I just wanted to update everyone on here because you all seemed interested in the Tradtech limbs. I just got my set of RC Woods in. I put them on my Morrison 15", and shot 20 or 30 arrows. They are sooooooooo nice! Much more smooth than the Samicks were. I think just as fast, or at least they feel just as fast because they are muuuuuch quieter, and MUUUUUUUUCH more smooth. Fit and finish are perfect. I posted this on another forum 51# feels like you're holding 30#, and then it rips the string out of your fingers, and slams the arrow into the target right where you're looking. I have a mountain muffler string on there, but no limbsavers and it's still really quiet. I'm probably going to order a heavier set of the RC Extremes before too long just to see. Maybe they are identical to the Win&Win brand names, which is fine by me. But it's a better price, and you are getting a ton for the money.


----------



## bullrambler (Mar 11, 2006)

That was a good question and one that perked my interest... I have a set of medium length TT limbs made by Samick and I think they are decent enough... I also think that the WW limbs are a good replacement for the TT Samick limbs. I'm not sure how much I would send on a new set of limbs but I'm definitely looking for reviews and comparisons between these two companies. I'm also interested in the KAVA K2 limbs but haven't seen too much attention given to them.


----------



## Gregjlongbow (Jun 15, 2016)

bullrambler said:


> That was a good question and one that perked my interest... I have a set of medium length TT limbs made by Samick and I think they are decent enough... I also think that the WW limbs are a good replacement for the TT Samick limbs. I'm not sure how much I would send on a new set of limbs but I'm definitely looking for reviews and comparisons between these two companies. I'm also interested in the KAVA K2 limbs but haven't seen too much attention given to them.
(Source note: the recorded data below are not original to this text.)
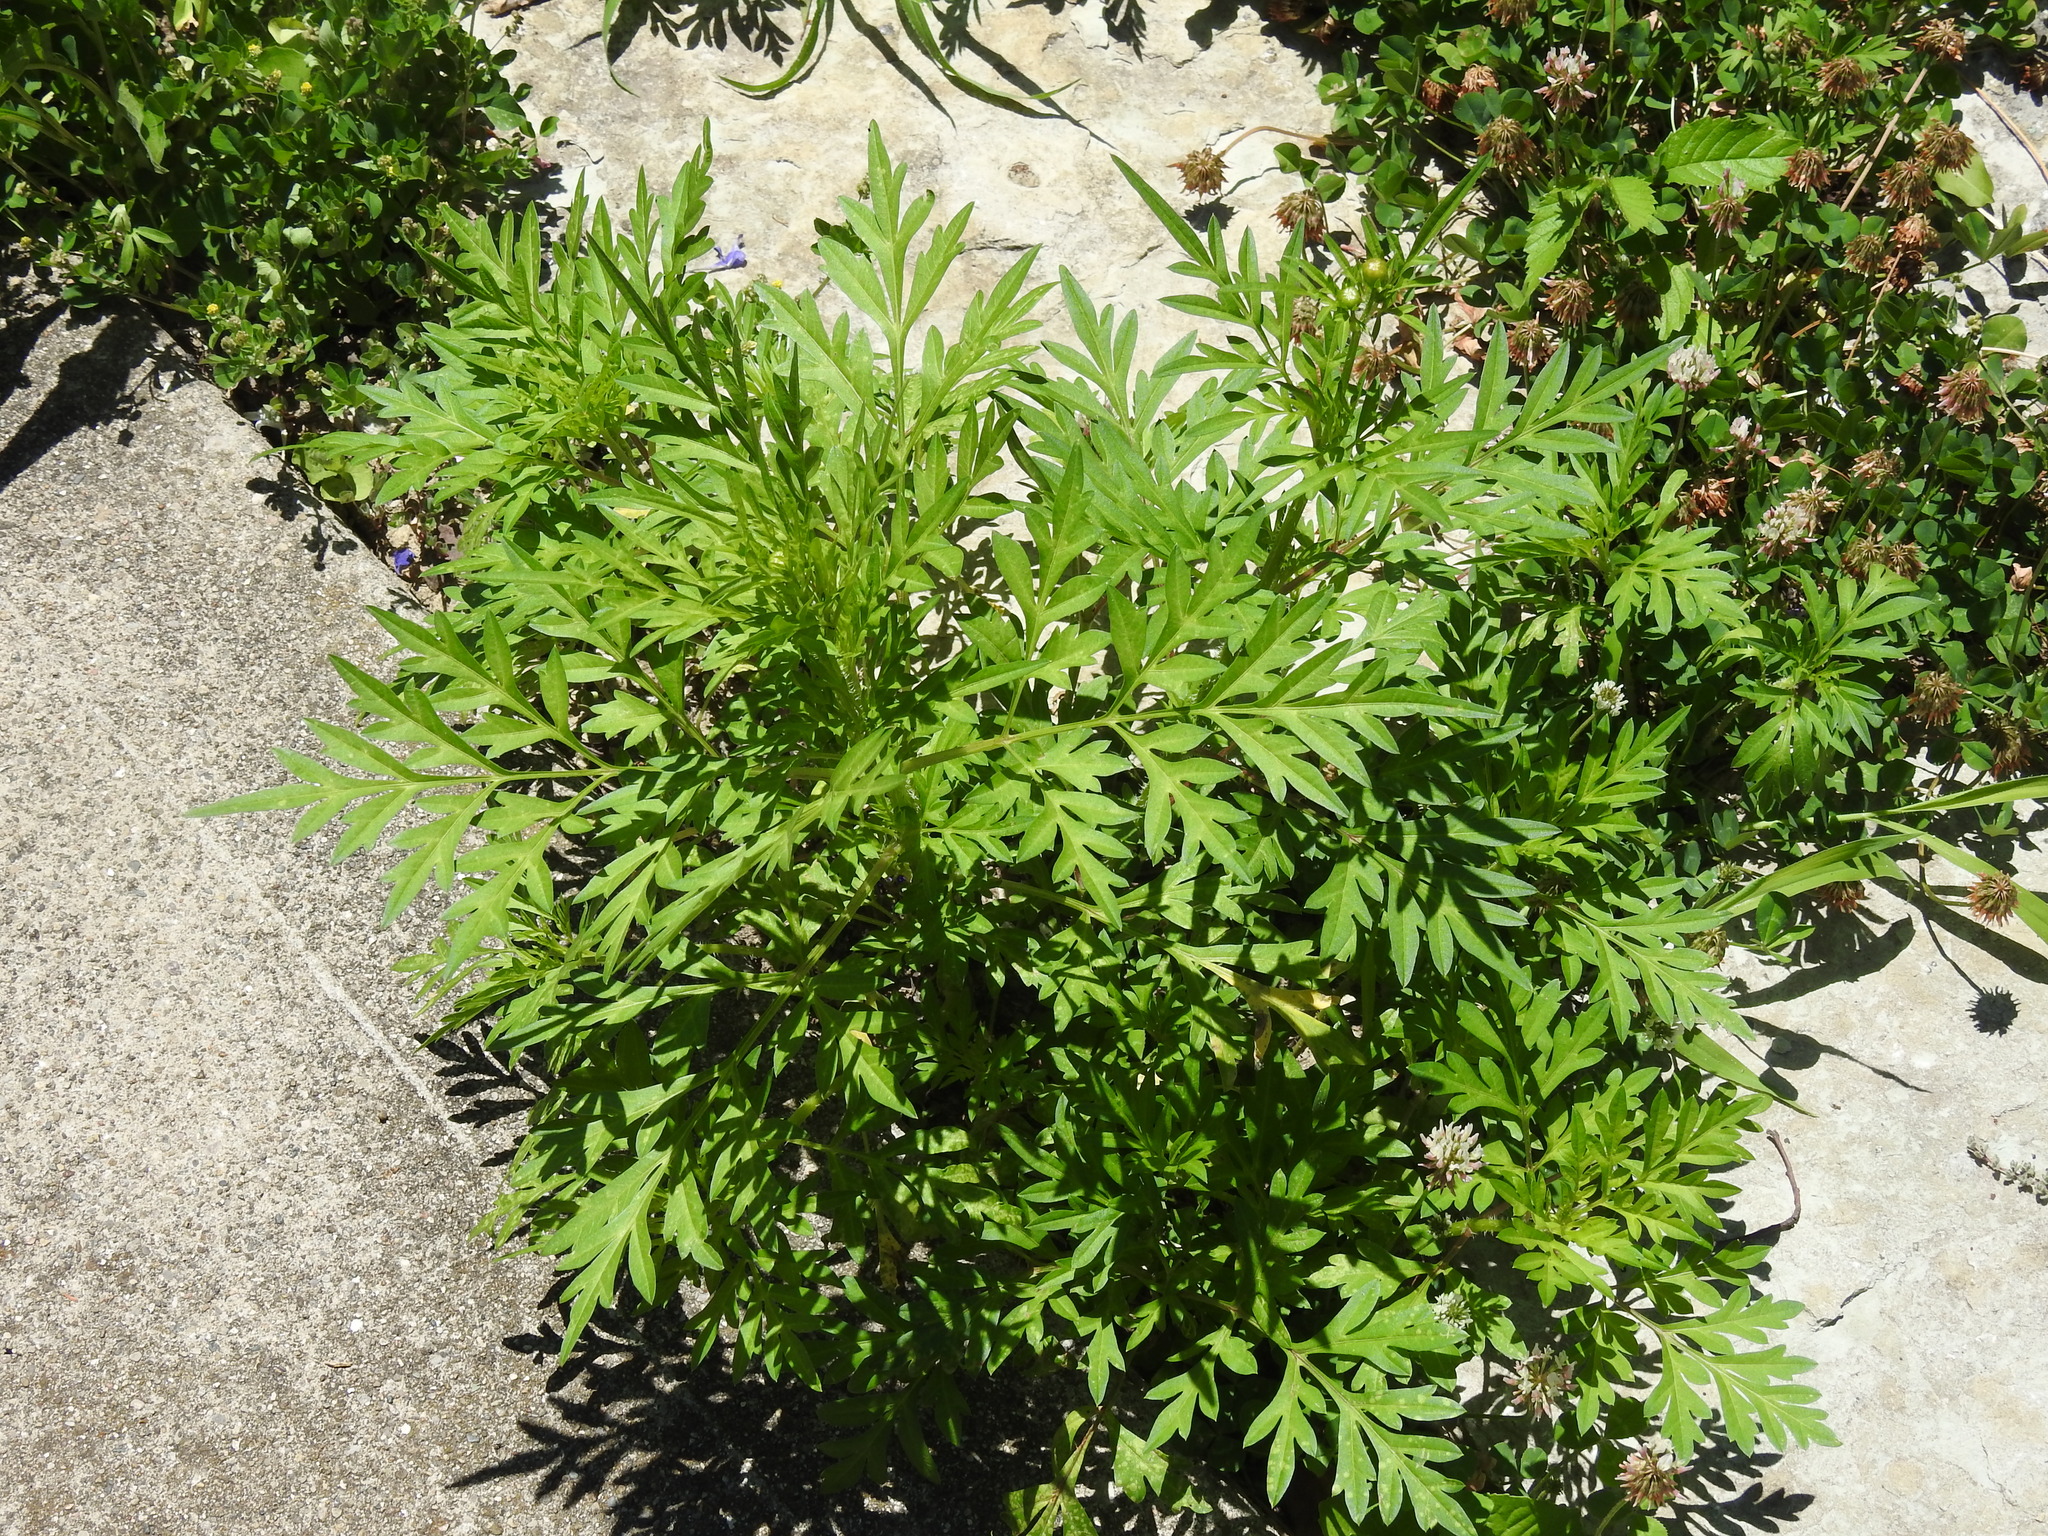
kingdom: Plantae
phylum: Tracheophyta
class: Magnoliopsida
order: Asterales
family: Asteraceae
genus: Ambrosia
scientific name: Ambrosia artemisiifolia
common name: Annual ragweed
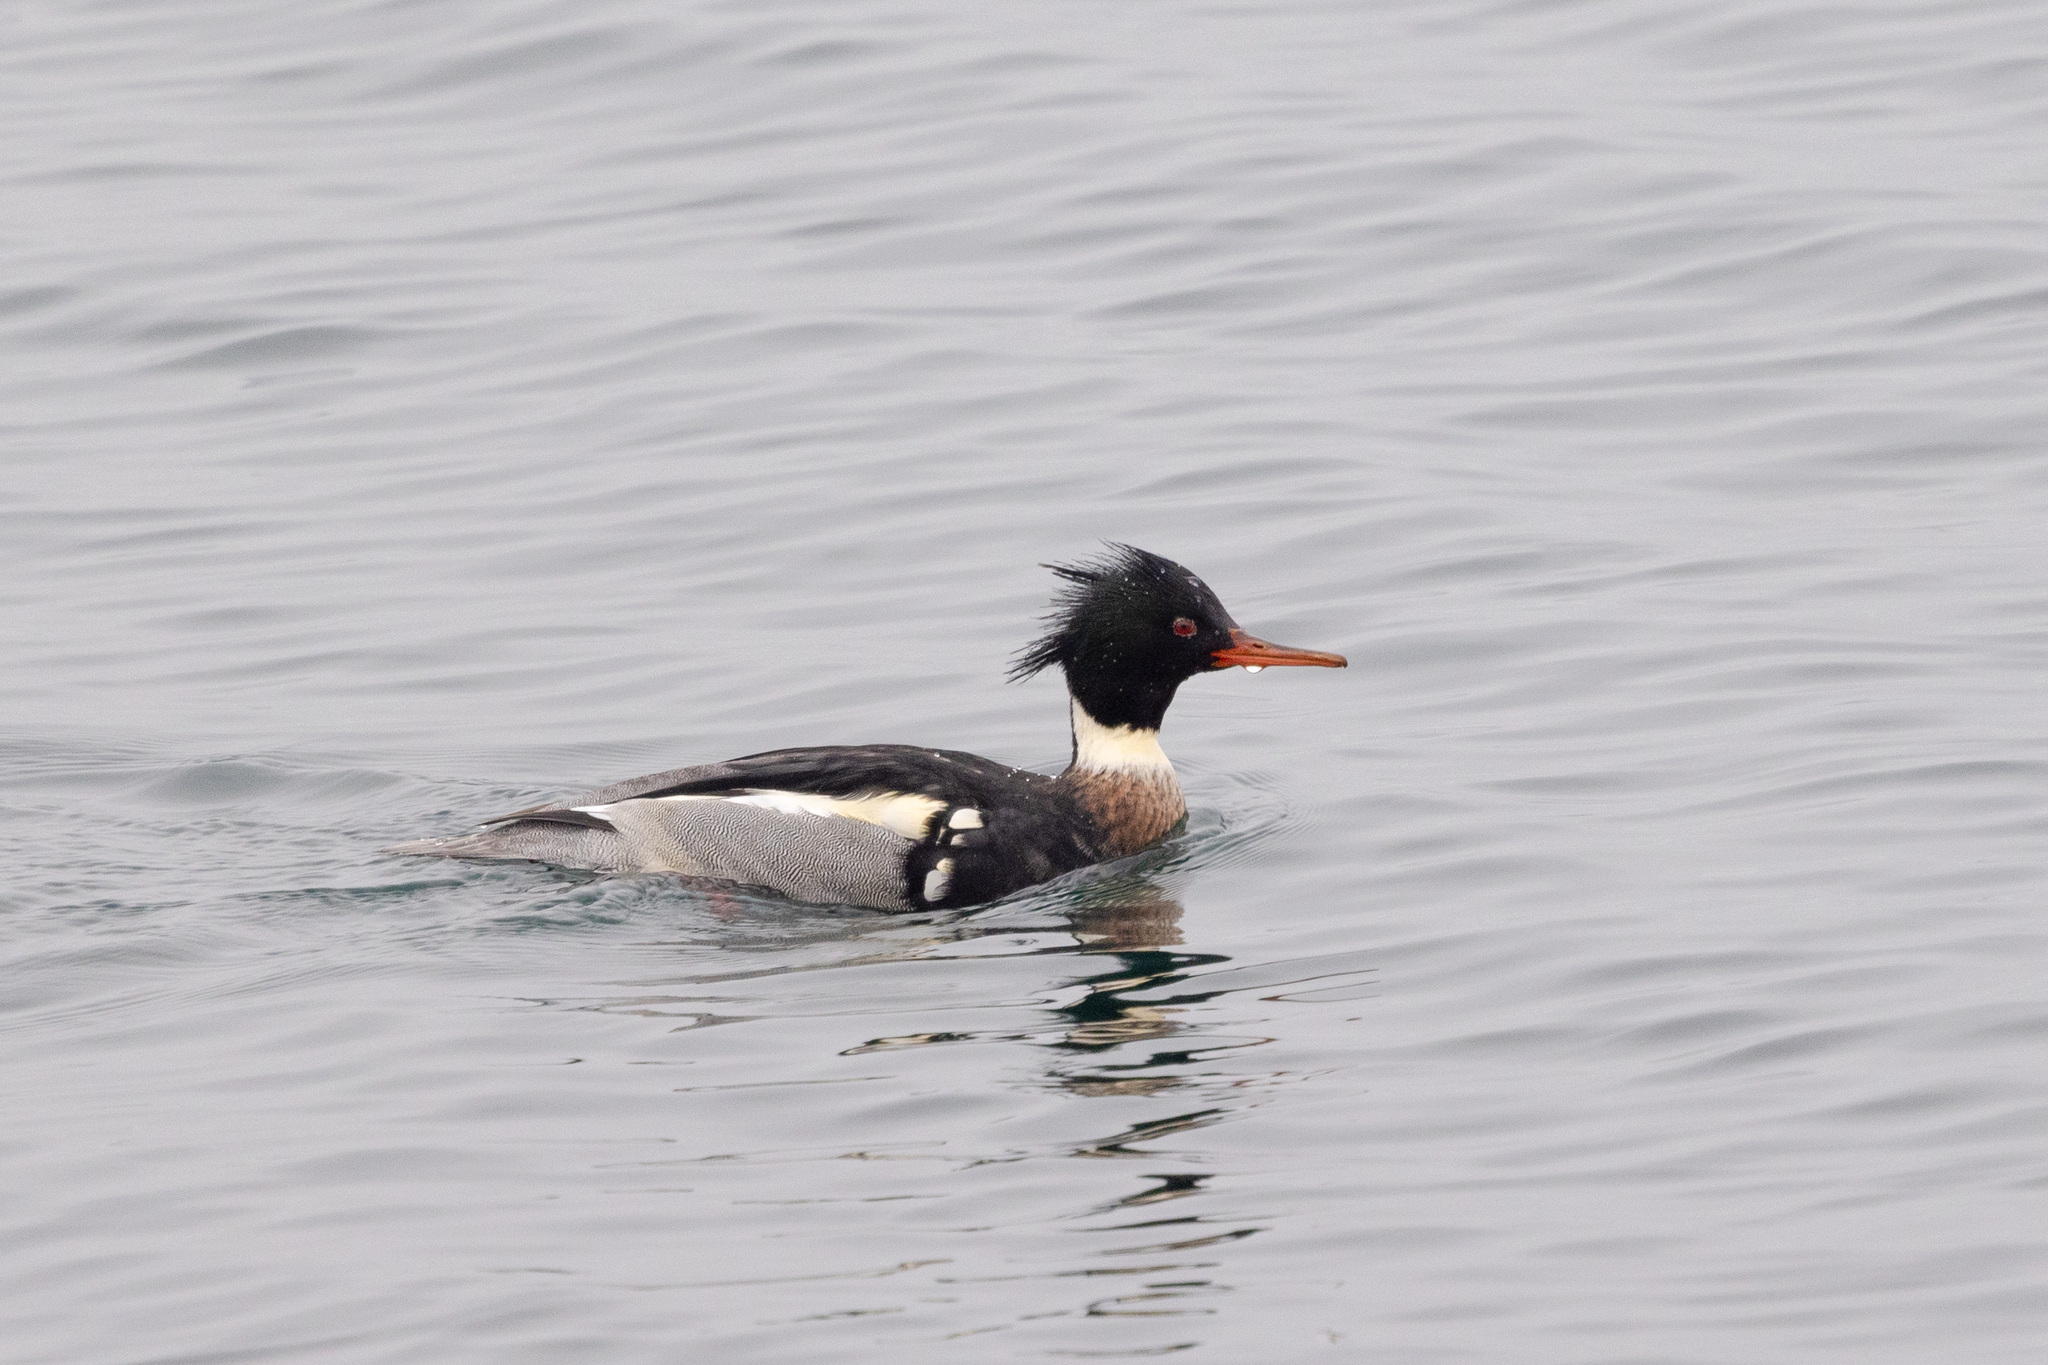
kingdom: Animalia
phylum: Chordata
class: Aves
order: Anseriformes
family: Anatidae
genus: Mergus
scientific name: Mergus serrator
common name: Red-breasted merganser
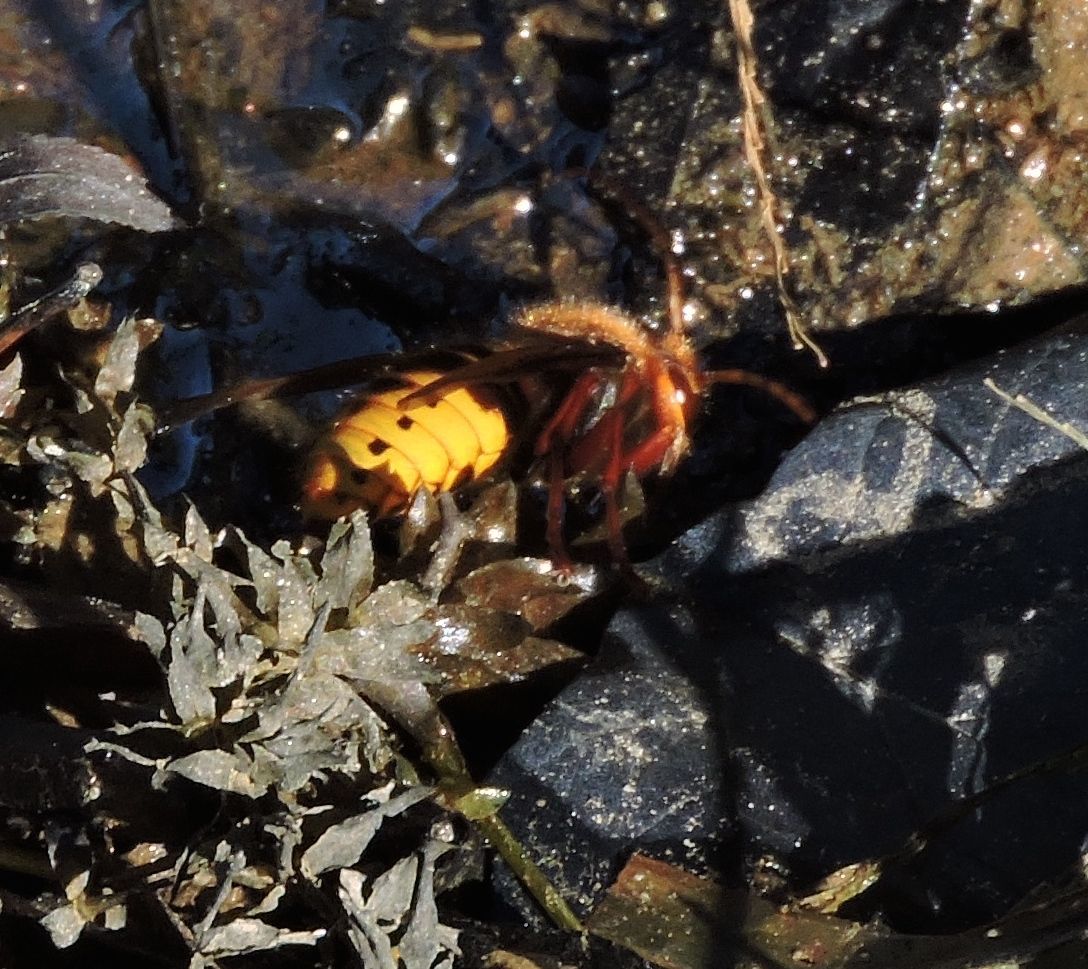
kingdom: Animalia
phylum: Arthropoda
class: Insecta
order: Hymenoptera
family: Vespidae
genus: Vespa
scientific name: Vespa crabro
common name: Hornet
Well I picked them up, shot them, and thought: why did I try all those other recurves? I just love these things. Super happy. 


Sent from my iPhone using Tapatalk


----------



## centershot (Sep 13, 2002)

Would not exactly consider them 'low end' - actually great value comes to mind. I have personally found them to be fantastic limbs - so much so that I just ordered another set for my Satori. I love the idea of having a 35# set and 45# set and still being cheaper than 1 set of Hoyt Satori limbs......and having shot many Hoyt limbs, all that I find missing is the price.


----------



## Daniel L (Nov 23, 2013)

I'm shopping for limbs for Titan III since my Kaya kStorms just delaminated on me .... 

I am pretty certain the the RC Extreme = RCX100... the construction description and the "white" looking core is identical. (RCX100 now discon)
The basic Wood/Glass 2.0 is most likely rebadged SF Premium Plus wood glass.... and yes we're actually paying a premium for black paint jobs and rated for 17" risers! (SF brand now discon)

The RC Wood... I'm a bit baffled. My guess is they're actually Winact-VT (also discon limb.... see the pattern?!)

They're still all solid limbs, and they do take the guess work out of the poundage and in a matte black or sexy carbon finish.

And the reason they're ALL out of stock at the moment (my hunch) is because W&W factory is super busy ramping up production of the new WNS brand to replace SF. Lancaster can't seem to provide an ETA for many of the new 2.0 limbs.


----------



## Cwilder (Jun 4, 2006)

The new line of limbs trickle in and most are not even put into stock due to back orders


----------



## Daniel L (Nov 23, 2013)

I got confirmation from Lancaster that they have placed their orders (for all the 2.0 and RC series), but Win & Win haven't provided them with an ETA yet.

If the ex-SF factory is busy gearing up for WNS and getting that product out to existing dealers (which is only starting to trickle out to dealers now...) we're probably a few months away from seeing any fresh stock.
I might need to get some cheapo limbs to tide me over till those RC Woods are in stock!


----------



## GBUSA (Jun 6, 2013)

Seems LAS has some in stock at the moment. I was able to order a set of the 2.0 limbs in the weight I wanted. Now I can compare them to the originals of which I still shoot 3 sets.


Sent from my iPad using Tapatalk


----------



## Bill 2311 (Jun 24, 2005)

I was without a bow until the middle of July, unless Border suddenly increases production dramatically.
So, I just picked up a used Morrison Phoenix riser and a set of medium BlackMax 2.0 in 45#.
Maxed out they hit 51# (marked poundage +10%). The draw is real smooth and feels like every other conventional limb when you hit the last 3" of draw.
I ended up running them at a low brace of 6 3/4". Previous BlackMax, carbon/wood, and Carbon Extremes seemed to work best at 7- 7 1/2" brace on a Morrison Phoenix and Titan risers.
With the 17" riser, the mediums are a nice combo or my 28" draw. Speed seems adequate, if not a bit better than most wood core limbs.
Initially I set the tiller even, but did't see any difference going to positive 1/4" with shooting 3 under.


----------



## Daniel L (Nov 23, 2013)

Lancaster is now showing an ETA date for most of the 2.0 and RC series limbs in the first week of June!


----------



## Bill 2311 (Jun 24, 2005)

If you are looking for a real nice limb, any of the TradTech will do.
My favorite conventional limb was the Samick version Carbon Extreme. I had the chance to shoot the RCX-100 as it was set to replace the TT Carbon Extreme limbs.
I found them to be a great limb and only the W&W graphics were a detriment to me. The TradTech version took care of that.


----------



## lightning25 (Jul 18, 2017)

great to hear you enjoy the limbs


----------